African nations are attending this year's Dubai Expo 2020 in force, hoping to project an image of a modern and ambitious continent and shed stereotypes of conflict and underdevelopment.
The six-month mega-event, delayed by the Covid pandemic, is a milestone for the wealthy Gulf emirate.
It has spent some $8.2 billion transforming a barren stretch on the outskirts of the city into an eye-popping site bristling with high-tech pavilions.
As the huge project nears completion ahead of the scheduled October 2021 opening, African delegates touted their ambitions to generate trade and investment at a high-level meeting this week.
With nearly all African states represented for the first time, Expo provides a stage to advertise a "continent that is ready to move forward" and "a secure place to do business," Levi Uche Madueke from the 55-member African Union told AFP.

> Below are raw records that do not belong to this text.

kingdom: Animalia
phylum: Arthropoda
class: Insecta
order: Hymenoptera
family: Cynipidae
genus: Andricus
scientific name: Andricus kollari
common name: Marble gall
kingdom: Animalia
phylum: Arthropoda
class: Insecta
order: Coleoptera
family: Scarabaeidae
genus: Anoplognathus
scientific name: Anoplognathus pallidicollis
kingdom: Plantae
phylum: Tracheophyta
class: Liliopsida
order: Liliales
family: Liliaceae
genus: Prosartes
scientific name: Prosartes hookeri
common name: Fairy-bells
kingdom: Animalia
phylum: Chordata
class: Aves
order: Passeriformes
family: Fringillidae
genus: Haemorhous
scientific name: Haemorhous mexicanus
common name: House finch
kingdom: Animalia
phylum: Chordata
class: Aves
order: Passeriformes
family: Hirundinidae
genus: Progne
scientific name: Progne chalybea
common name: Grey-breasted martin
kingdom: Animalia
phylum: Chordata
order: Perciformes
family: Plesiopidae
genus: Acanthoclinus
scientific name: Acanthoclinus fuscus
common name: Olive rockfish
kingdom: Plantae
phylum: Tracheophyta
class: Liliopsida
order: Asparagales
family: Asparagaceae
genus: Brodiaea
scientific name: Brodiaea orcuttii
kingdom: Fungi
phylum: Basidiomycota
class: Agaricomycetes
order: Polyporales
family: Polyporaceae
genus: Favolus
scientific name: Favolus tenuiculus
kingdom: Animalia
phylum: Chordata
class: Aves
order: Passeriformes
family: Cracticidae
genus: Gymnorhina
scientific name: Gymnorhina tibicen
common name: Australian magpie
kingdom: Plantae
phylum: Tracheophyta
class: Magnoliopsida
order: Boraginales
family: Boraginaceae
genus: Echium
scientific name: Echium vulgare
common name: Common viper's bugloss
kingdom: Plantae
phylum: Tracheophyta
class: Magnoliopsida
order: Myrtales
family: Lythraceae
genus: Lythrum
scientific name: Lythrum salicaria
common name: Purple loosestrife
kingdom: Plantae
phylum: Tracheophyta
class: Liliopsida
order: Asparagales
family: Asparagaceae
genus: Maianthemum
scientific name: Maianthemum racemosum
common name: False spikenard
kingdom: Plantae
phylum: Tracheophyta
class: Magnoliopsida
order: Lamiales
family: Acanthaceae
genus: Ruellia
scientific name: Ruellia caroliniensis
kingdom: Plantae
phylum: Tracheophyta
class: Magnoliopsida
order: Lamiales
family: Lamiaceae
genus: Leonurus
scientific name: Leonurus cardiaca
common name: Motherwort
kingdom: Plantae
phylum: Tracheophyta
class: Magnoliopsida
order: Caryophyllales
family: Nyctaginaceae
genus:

"The time has come for us to actually reach out to the world, and for the world to understand us, and also see how they can collaborate with us," said Madueke, the AU's head of strategic partnerships.
Since the first World Expo was held in London in 1851, global fairs have been used to showcase innovations and as a branding exercise for participating countries.
And in its quest to gain influence on the international scene, the United Arab Emirates has increased its political and economic presence in Africa in recent years, particularly in the eastern Horn.
- 'That's in the past!' -
Africa witnessed 25 years of growth before falling into a Covid-induced recession in 2020. It continues to dominate the bottom half of the global Human Development Index.
Aside from exceptions such as Rwanda, Morocco and Kenya, African states also fare poorly on indices that measure the ease of doing business.
But Madueke said that despite the need to develop infrastructure and the existing barriers to international trade, Africa has "a lot to offer" thanks to its rich natural resources and youthful population.